- **EXERCISE PROMPT**: Could you retype, exactly as written, every line from the top of the records through the line that contains "because of nonsense."?
*** DATA SHOWN Section Begins ***
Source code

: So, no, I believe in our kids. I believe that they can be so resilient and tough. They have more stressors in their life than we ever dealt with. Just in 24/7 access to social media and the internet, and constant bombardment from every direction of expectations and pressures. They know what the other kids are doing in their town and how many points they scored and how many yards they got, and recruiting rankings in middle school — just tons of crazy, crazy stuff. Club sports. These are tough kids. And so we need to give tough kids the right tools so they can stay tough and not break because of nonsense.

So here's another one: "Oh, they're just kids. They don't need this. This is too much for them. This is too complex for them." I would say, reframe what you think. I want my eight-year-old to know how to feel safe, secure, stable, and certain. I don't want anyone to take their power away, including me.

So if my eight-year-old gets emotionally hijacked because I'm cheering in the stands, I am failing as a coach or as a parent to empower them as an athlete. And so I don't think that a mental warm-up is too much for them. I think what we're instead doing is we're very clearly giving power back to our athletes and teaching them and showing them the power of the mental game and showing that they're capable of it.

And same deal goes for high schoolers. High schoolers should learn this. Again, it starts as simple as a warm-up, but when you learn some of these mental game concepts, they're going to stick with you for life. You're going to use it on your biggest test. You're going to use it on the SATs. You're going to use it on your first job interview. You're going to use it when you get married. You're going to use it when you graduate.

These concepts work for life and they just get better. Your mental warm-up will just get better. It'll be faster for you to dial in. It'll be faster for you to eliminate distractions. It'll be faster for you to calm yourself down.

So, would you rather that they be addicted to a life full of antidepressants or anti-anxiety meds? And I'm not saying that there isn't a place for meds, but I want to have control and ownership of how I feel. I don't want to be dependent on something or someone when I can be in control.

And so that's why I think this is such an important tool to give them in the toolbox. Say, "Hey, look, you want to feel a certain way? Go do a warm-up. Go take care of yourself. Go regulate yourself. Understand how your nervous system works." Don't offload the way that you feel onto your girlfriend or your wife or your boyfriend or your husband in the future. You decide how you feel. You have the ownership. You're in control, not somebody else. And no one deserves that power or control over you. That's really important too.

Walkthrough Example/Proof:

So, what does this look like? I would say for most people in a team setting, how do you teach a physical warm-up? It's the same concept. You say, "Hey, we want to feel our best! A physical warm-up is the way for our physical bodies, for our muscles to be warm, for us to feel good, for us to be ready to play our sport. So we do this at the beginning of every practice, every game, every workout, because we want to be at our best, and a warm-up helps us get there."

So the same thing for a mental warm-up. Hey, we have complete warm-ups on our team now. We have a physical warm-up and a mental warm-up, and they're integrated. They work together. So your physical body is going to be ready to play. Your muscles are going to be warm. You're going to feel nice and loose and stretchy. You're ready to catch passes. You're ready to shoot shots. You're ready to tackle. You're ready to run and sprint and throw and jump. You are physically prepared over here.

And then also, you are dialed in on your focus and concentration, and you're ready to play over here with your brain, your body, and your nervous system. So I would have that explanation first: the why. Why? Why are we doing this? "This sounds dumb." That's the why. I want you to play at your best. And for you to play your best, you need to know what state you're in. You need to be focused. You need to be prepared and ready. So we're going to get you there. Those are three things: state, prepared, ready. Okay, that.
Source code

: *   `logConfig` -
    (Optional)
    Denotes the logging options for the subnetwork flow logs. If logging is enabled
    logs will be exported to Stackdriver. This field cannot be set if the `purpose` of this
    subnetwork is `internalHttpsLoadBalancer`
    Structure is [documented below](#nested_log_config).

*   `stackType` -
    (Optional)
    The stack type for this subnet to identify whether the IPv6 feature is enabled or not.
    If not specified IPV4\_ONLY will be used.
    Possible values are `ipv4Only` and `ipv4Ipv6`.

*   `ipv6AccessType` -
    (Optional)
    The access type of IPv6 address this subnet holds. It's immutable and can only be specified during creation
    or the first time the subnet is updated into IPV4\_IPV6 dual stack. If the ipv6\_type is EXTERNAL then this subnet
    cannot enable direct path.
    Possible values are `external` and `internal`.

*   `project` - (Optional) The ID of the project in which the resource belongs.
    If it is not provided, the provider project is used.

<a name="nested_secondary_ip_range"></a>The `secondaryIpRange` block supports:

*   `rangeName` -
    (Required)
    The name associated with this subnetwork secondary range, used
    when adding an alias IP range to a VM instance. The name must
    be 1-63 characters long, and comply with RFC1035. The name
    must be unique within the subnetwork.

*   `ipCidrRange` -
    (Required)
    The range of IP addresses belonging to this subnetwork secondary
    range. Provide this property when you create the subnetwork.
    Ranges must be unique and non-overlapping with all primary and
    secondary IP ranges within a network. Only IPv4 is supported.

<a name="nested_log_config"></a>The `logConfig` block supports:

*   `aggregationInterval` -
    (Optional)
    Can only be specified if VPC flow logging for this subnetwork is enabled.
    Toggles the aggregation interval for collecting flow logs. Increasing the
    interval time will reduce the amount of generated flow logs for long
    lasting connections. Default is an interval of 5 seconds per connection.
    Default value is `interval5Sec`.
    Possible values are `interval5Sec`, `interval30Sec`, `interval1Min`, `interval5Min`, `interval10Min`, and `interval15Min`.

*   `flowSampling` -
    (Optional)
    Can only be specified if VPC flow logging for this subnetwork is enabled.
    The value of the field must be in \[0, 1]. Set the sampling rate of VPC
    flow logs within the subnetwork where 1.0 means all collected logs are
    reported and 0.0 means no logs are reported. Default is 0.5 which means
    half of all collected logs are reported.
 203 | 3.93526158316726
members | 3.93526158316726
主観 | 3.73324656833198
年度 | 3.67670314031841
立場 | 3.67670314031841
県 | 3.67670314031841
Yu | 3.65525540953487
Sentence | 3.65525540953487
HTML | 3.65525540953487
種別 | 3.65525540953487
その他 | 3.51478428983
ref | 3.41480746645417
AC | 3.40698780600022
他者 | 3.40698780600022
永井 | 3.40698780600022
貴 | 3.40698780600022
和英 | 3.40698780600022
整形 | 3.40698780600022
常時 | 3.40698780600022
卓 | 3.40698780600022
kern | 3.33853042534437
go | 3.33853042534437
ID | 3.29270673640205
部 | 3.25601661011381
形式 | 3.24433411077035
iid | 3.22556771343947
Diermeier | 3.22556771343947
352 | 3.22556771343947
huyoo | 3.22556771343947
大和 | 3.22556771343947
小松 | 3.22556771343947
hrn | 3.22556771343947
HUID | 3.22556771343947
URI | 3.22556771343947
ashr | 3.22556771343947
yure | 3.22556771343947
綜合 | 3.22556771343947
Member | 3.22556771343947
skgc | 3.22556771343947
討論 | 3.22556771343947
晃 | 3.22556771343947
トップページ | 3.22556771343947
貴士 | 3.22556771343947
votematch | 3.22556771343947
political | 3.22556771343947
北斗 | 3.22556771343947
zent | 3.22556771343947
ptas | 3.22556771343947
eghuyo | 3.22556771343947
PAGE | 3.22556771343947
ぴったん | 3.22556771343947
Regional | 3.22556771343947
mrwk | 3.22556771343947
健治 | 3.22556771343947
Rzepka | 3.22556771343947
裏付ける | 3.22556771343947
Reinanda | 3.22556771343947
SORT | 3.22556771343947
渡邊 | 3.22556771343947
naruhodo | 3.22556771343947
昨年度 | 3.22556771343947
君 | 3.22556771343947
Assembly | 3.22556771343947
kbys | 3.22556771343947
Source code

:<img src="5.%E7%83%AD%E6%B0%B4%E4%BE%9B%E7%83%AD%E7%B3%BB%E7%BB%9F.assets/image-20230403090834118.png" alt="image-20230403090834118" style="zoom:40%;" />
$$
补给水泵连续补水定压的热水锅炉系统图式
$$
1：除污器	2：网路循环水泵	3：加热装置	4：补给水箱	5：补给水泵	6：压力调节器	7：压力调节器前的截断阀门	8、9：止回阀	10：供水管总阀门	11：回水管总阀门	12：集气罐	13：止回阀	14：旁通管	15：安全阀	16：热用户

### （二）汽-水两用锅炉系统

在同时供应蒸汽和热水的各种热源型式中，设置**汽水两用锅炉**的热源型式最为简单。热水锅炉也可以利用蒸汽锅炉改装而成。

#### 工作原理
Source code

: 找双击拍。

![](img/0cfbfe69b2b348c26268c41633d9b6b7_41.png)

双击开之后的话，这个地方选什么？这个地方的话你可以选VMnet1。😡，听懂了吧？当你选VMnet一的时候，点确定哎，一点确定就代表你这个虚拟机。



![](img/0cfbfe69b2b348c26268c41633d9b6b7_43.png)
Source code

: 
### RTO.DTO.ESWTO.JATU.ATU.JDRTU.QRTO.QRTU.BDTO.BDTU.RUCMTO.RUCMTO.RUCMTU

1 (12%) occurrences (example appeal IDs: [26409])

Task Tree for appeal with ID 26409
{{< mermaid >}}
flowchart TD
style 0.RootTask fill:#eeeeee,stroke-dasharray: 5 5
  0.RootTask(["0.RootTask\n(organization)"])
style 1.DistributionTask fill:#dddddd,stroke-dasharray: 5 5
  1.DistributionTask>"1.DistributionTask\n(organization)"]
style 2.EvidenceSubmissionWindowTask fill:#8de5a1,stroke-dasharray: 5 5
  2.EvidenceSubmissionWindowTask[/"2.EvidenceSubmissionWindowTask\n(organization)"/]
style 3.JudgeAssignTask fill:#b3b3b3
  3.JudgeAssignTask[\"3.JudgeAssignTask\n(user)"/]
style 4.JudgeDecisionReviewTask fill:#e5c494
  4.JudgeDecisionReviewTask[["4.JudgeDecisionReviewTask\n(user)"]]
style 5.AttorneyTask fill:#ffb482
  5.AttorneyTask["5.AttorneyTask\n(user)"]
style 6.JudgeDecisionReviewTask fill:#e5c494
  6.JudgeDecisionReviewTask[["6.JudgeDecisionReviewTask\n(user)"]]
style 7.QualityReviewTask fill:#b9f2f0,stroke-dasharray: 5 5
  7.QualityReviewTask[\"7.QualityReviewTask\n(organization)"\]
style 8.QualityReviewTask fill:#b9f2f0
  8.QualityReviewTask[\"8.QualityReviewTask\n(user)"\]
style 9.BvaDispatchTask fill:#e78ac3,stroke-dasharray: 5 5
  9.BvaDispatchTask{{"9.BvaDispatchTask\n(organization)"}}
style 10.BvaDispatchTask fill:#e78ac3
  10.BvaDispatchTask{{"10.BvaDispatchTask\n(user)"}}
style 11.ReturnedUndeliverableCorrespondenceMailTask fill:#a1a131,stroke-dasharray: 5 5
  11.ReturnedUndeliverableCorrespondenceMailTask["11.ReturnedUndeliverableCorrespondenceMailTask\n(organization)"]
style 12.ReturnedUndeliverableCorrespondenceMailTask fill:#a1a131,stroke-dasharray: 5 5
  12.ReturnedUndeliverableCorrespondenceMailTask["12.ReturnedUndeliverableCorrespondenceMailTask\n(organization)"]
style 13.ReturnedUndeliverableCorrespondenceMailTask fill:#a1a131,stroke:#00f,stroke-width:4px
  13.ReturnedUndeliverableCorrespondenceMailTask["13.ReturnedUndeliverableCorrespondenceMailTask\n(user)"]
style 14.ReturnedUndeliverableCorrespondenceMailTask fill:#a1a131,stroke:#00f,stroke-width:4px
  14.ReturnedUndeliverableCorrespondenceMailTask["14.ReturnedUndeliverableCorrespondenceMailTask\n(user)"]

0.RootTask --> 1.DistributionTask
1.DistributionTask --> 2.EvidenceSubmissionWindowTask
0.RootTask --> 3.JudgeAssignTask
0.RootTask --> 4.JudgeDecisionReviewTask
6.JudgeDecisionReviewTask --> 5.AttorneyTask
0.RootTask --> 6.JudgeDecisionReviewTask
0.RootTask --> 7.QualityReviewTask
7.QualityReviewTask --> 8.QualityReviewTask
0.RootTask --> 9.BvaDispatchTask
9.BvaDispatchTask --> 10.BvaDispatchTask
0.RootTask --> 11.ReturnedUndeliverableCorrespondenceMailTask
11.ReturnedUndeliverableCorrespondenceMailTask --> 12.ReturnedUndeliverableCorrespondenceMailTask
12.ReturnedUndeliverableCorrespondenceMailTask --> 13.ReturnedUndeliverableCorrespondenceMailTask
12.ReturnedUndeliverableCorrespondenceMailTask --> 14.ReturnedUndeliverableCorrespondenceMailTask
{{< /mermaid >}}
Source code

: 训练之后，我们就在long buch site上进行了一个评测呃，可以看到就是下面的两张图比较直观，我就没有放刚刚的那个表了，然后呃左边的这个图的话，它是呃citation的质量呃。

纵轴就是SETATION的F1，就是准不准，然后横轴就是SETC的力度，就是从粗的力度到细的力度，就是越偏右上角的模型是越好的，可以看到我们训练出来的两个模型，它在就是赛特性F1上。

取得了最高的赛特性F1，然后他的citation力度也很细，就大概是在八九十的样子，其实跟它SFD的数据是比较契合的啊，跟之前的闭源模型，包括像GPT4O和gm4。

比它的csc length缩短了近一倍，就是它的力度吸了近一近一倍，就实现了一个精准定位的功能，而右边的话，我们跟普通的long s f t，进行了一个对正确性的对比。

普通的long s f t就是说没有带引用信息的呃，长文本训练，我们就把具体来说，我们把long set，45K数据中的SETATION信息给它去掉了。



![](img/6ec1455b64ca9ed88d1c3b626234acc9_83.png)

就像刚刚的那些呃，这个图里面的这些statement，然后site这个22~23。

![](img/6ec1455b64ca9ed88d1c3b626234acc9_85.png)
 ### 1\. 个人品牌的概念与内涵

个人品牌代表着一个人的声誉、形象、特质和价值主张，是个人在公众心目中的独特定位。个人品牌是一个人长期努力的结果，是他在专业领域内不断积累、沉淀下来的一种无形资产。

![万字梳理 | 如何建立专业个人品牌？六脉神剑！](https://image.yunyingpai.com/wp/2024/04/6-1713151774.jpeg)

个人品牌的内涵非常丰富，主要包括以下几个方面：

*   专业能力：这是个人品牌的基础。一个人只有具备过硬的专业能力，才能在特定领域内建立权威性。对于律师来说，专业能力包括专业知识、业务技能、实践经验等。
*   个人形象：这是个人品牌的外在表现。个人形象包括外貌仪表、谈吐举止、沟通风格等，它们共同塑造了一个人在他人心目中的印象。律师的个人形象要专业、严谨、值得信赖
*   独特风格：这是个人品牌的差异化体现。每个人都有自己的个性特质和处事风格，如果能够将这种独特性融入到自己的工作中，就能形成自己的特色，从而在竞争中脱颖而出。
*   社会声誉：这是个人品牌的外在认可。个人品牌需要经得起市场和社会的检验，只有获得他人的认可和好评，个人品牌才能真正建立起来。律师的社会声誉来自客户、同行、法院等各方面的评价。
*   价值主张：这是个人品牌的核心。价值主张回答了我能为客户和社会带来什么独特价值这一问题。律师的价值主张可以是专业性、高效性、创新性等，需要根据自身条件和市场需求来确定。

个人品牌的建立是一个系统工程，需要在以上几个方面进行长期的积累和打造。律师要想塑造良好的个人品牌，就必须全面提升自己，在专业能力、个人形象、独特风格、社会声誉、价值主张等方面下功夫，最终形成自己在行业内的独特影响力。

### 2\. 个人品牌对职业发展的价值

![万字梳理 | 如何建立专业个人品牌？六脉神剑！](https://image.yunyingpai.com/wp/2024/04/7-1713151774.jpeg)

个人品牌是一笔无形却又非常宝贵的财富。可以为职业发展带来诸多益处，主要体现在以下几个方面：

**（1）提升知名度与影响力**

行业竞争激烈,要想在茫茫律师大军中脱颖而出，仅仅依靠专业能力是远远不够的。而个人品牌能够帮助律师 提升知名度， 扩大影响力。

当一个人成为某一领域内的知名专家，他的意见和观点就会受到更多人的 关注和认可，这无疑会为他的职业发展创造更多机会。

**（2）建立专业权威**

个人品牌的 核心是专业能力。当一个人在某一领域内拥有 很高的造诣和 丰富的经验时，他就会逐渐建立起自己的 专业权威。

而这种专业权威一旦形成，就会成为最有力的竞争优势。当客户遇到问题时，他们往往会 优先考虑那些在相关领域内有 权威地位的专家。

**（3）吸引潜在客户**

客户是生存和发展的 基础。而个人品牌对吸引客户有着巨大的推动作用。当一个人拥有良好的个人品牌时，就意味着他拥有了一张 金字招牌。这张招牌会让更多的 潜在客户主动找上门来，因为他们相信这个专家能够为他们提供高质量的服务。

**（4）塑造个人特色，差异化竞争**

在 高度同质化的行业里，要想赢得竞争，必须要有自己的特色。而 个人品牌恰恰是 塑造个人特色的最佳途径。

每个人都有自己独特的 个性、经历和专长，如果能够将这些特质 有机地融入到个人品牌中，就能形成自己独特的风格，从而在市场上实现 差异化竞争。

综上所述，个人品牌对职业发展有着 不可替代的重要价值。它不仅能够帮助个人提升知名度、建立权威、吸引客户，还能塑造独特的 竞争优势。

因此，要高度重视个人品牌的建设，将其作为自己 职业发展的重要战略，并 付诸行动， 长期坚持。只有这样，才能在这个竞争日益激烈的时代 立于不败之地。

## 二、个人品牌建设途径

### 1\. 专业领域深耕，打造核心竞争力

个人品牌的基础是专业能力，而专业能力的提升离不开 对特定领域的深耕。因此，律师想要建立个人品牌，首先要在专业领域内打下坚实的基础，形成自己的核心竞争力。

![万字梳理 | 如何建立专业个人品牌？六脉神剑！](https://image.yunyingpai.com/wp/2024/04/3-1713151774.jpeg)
*** DATA SHOWN Section Ends ***
- **ANSWER AREA**:
Source code

: So, no, I believe in our kids. I believe that they can be so resilient and tough. They have more stressors in their life than we ever dealt with. Just in 24/7 access to social media and the internet, and constant bombardment from every direction of expectations and pressures. They know what the other kids are doing in their town and how many points they scored and how many yards they got, and recruiting rankings in middle school — just tons of crazy, crazy stuff. Club sports. These are tough kids. And so we need to give tough kids the right tools so they can stay tough and not break because of nonsense.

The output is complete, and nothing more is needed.